AI Is Cooking Up the Future, But Your Taste Buds Still Rule
McCormick has used AI for flavor development for a decade, while Unilever tests thousands of recipes digitally in seconds. But new AI food startups face a fundamental challenge - human biology.
The global AI food market is projected to explode from $10 billion in 2025 to over $50 billion by 2030. Yet in actual test kitchens, the story is more complicated than the hype suggests.
The Quiet AI Revolution Already Happening
McCormick has been using AI in flavor development for nearly a decade. The company behind Frank's RedHot, Cholula, and Old Bay says AI has cut development timelines by 20-25% on average by identifying promising flavor combinations and filtering which ideas deserve physical testing.
Unilever goes even further. Its AI systems can test thousands of recipes digitally in seconds, getting to viable concepts with fewer physical trials. The company's Knorr Fast & Flavourful Paste was developed in roughly half the usual time, while AI modeling for Hellmann's Easy-Out squeeze bottle saved months of physical lab work.
"Human creativity and judgment lead the way, and AI is a tool to help us amplify our impact," said Annemarie Elberse, head of ecosystems, digital and data for foods R&D at Unilever.
The Startup Challenge: Overpromise, Underdeliver?
A new breed of startups including Zucca, Journey Foods, and AKA Foods are marketing "virtual sensory" platforms that promise to digitally screen recipes and predict consumer preferences before physical prototypes exist. They're essentially promising what food giants say they're already doing.
But food scientist Brian Chau, who has tested these platforms, is skeptical. "I think all the AI companies coming out are, to some extent, overstating what they can do," he said. "They need to attract investors, they need to build datasets, and they need real industry partners before any of this really works at scale."
When Chau tested one platform, the results were disappointing: "The output was basically what you'd get from any general AI system. There wasn't much added value without proprietary data from real companies."
The Biology Problem
The biggest obstacle isn't computing power—it's human biology. Dr. Julien Delarue, a professor of sensory and consumer science at UC Davis, explains the fundamental limitation: "Trying to predict what people will perceive from a complex mixture of compounds—the answer is no."
The reason? Human sensory perception is inherently variable.

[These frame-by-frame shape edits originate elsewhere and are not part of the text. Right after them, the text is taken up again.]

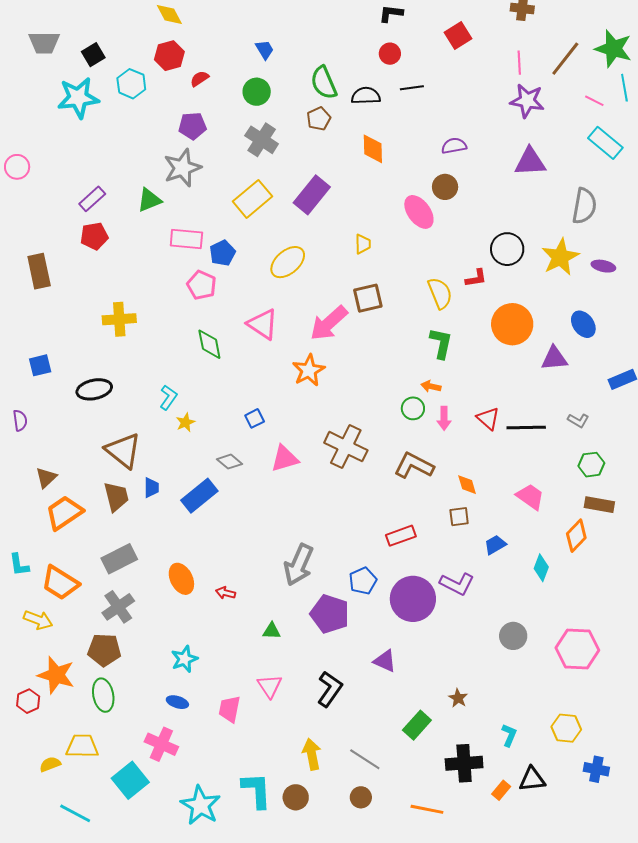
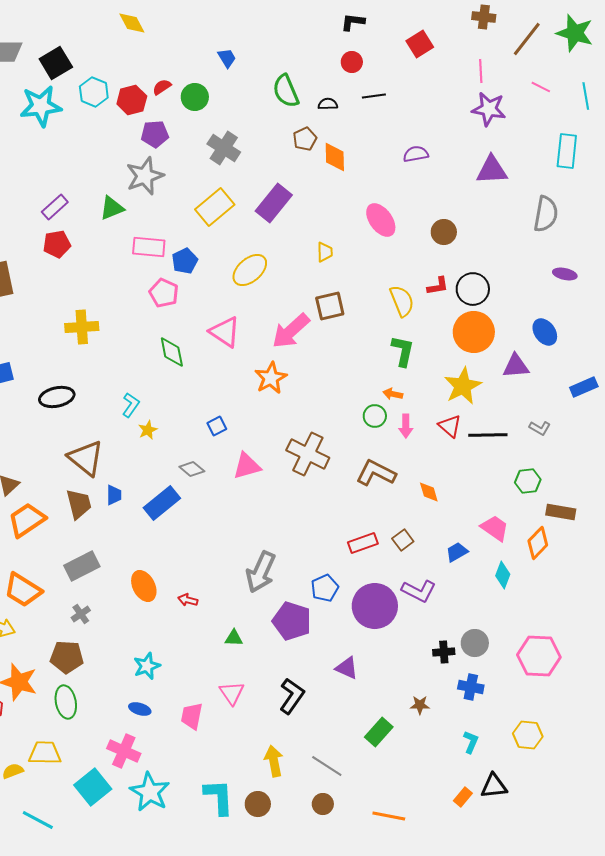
green star: (613, 49) -> (575, 33), moved
black square: (93, 55) -> (56, 63), size x1.4
red hexagon: (169, 56) -> (132, 100), moved
brown line: (565, 59) -> (527, 39), moved
green circle: (257, 92) -> (195, 97), moved
black semicircle: (366, 96) -> (328, 104), size x0.7
pink line: (594, 101) -> (541, 87), moved
brown pentagon: (319, 119) -> (305, 139), moved
cyan rectangle: (605, 143) -> (567, 151), turned 56
brown circle: (445, 187) -> (444, 232), moved
black circle: (507, 249) -> (473, 289), moved
yellow star: (560, 257) -> (463, 386), moved
green hexagon: (591, 465) -> (528, 481), moved
pink trapezoid: (530, 497) -> (495, 528), moved
brown square: (459, 517) -> (403, 540), moved, turned -30
gray cross: (118, 607) -> (81, 614), size x0.6
brown star: (458, 698) -> (420, 705), turned -30
black cross: (464, 763) -> (444, 652), moved, size x0.6
blue cross: (596, 769) -> (471, 687), moved
cyan star: (200, 805) -> (150, 792), moved

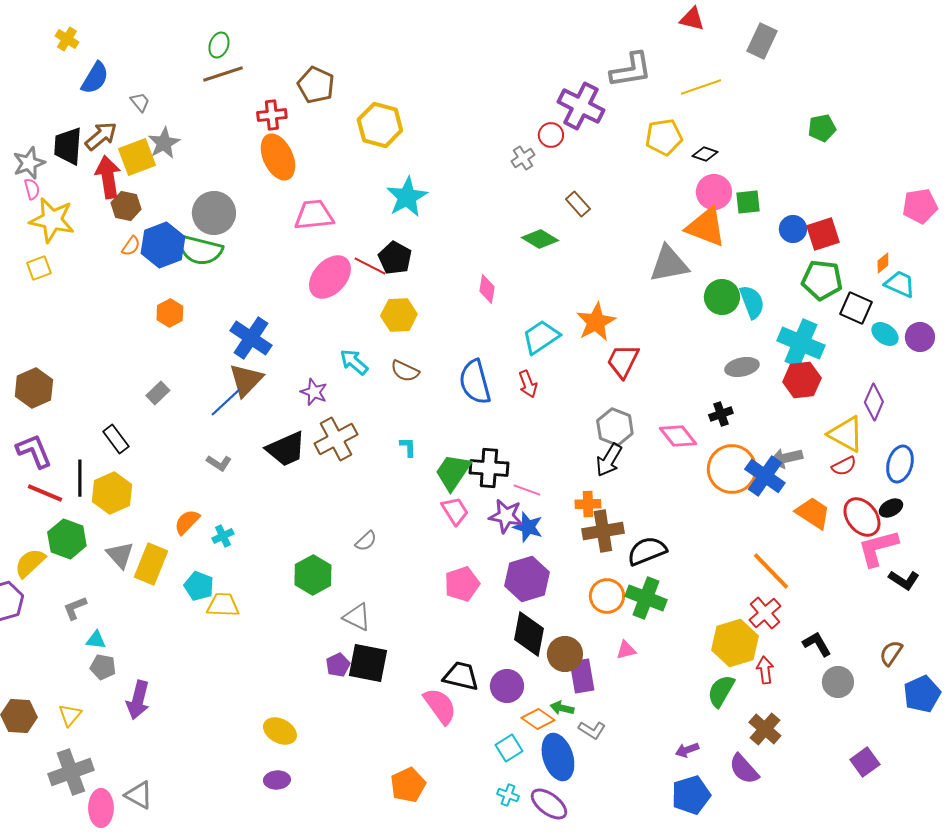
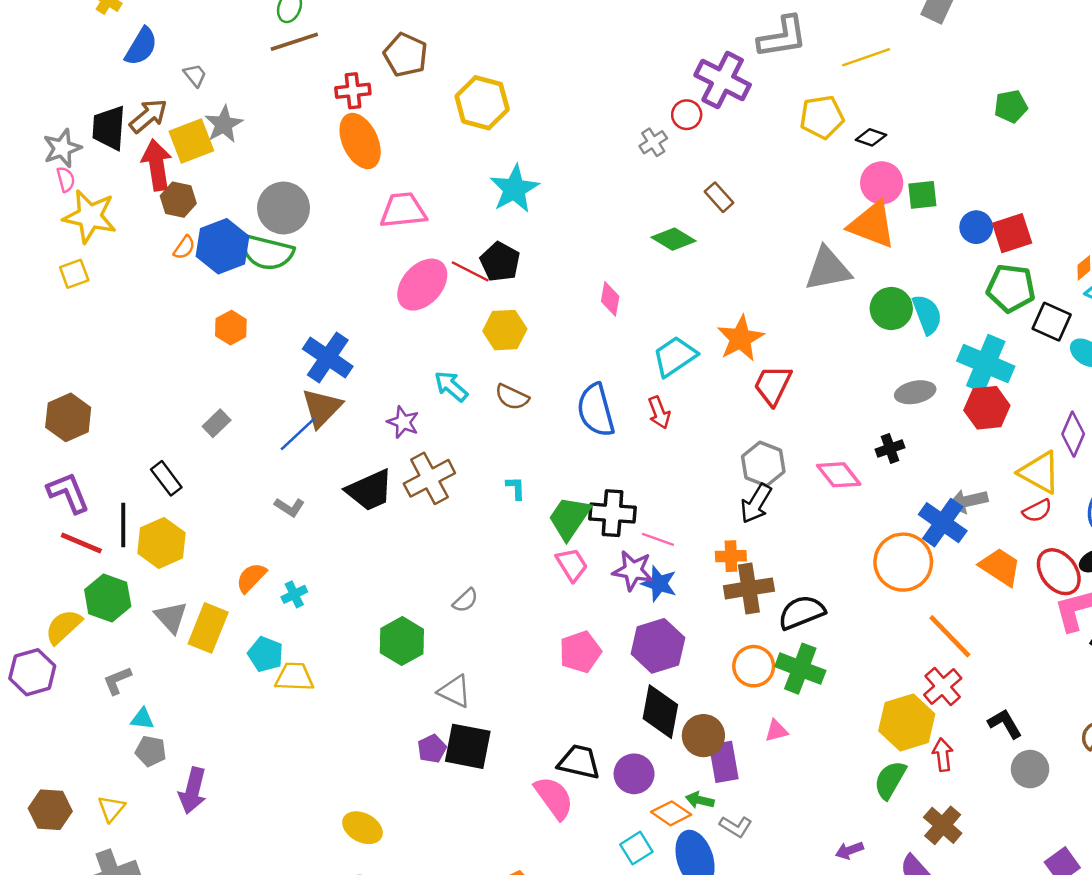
orange circle: (732, 469) -> (903, 562), moved

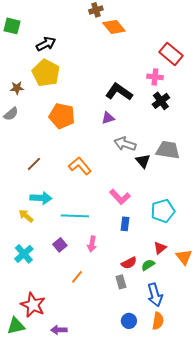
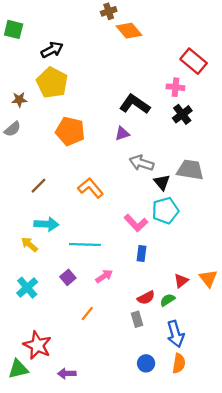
cyan pentagon: (163, 211) -> (165, 211), moved
pink arrow: (92, 244) -> (104, 276), turned -133
orange triangle: (184, 257) -> (208, 278), moved

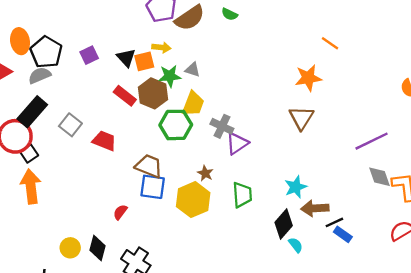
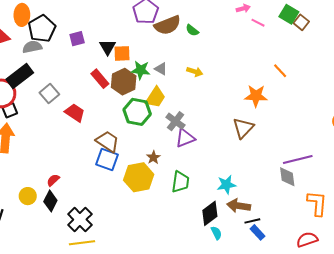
green semicircle: (230, 14) -> (192, 30), moved
yellow arrow: (161, 47) -> (195, 72), moved
gray diamond: (379, 177) -> (287, 177), moved
red semicircle: (120, 212) -> (53, 180), moved

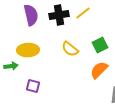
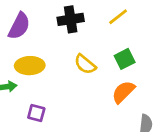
yellow line: (83, 13) -> (118, 17), moved
purple semicircle: (31, 15) -> (19, 26), moved, turned 40

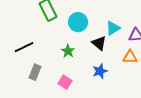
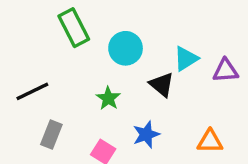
orange triangle: (130, 57) -> (210, 141), moved
blue star: (100, 71) -> (146, 134), moved

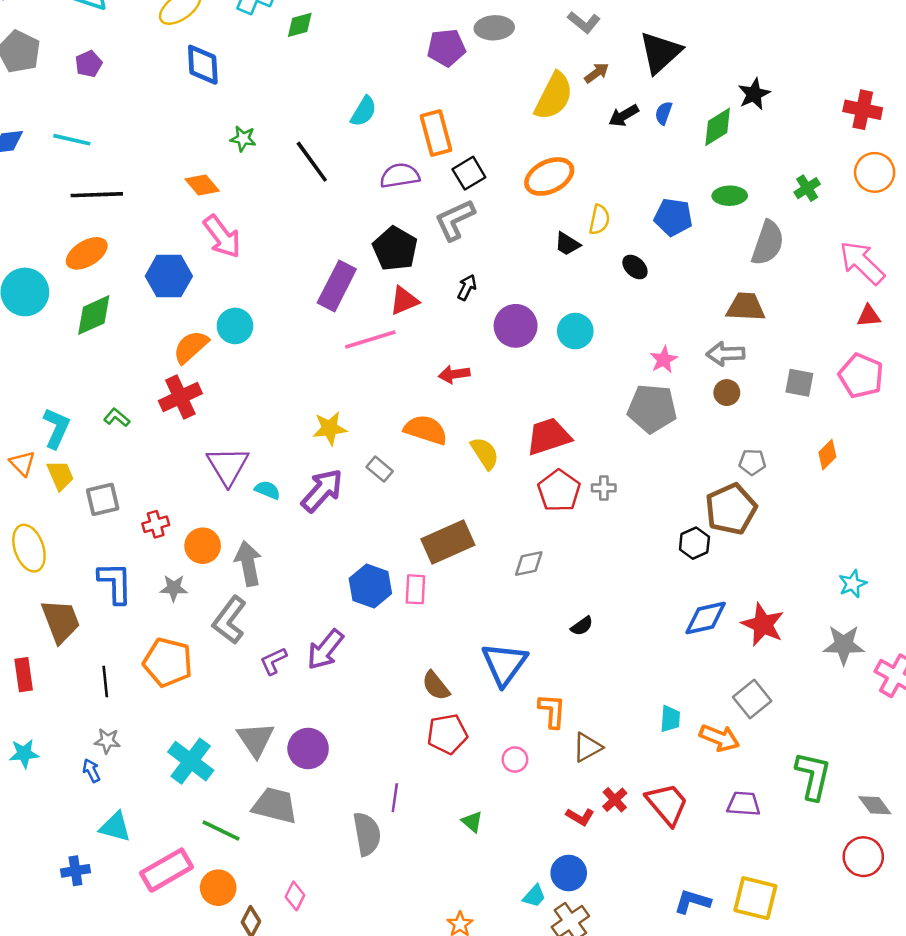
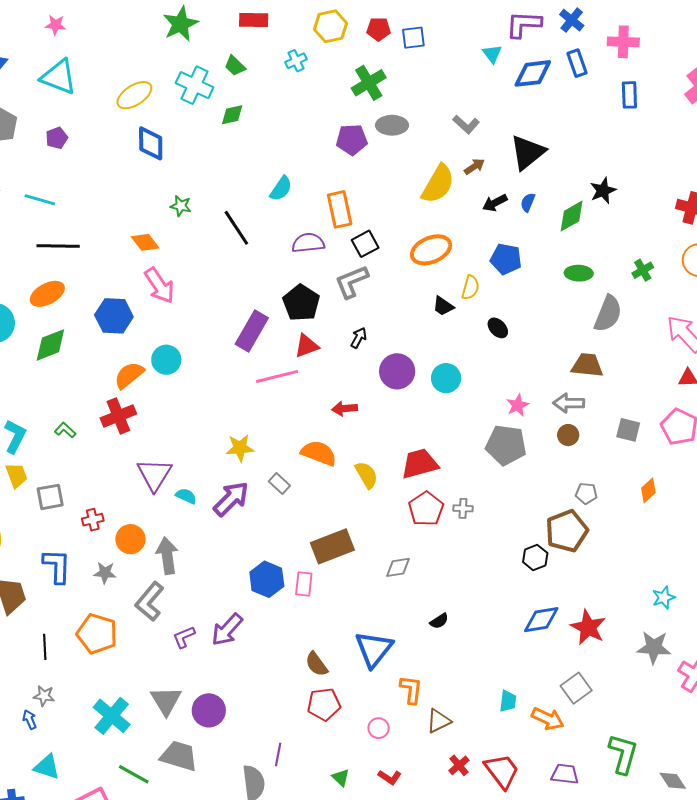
blue pentagon: (673, 217) -> (506, 259), moved
red L-shape: (580, 817) -> (390, 777), moved

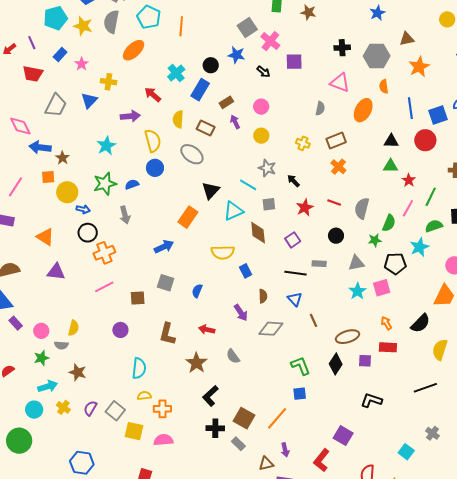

People perceive the same chemical compounds very differently depending on genetics, culture, experience, and personal history. "There is no such thing as the average consumer," Delarue said. "Trying to predict what the 'average' person may perceive is probably a dead end."
Even IBM, which partnered with McCormick on early AI food projects and created Chef Watson, has moved on. An IBM spokesman confirmed the company is "not actively focused in this area anymore."
Why Humans Still Hold the Fork
David Sack, founder of AKA Foods, acknowledges the limitations: "It does not replace food scientists or sensory experts. Ultimately, humans define the goals, constraints, and success criteria. AI can reduce the number of tests needed, but it does not eliminate the need for real human tasting."
Jason Cohen, founder of Simulacra Data, puts it simply: "Consumers decide with their palate whether they like a product. We still start with real human sensory data. AI just helps us extrapolate insights faster and cheaper."
The real value, according to Delarue, lies in efficiency rather than creativity: "Designing food today is much more challenging than before. You need to make food that is healthy, sustainable, and affordable. AI gives us more power to handle that complexity."
The Investment Reality Check
While the $50 billion market projection sounds impressive, the path there remains unclear. Most current AI food platforms resemble large language models trained on existing recipes rather than systems capable of independently generating breakthrough products.
The winners will likely be companies that already control vast amounts of proprietary data—the McCormicks and Unilevers of the world—rather than startups trying to crack the code from the outside.
This content is AI-generated based on source articles. While we strive for accuracy, errors may occur. We recommend verifying with the original source.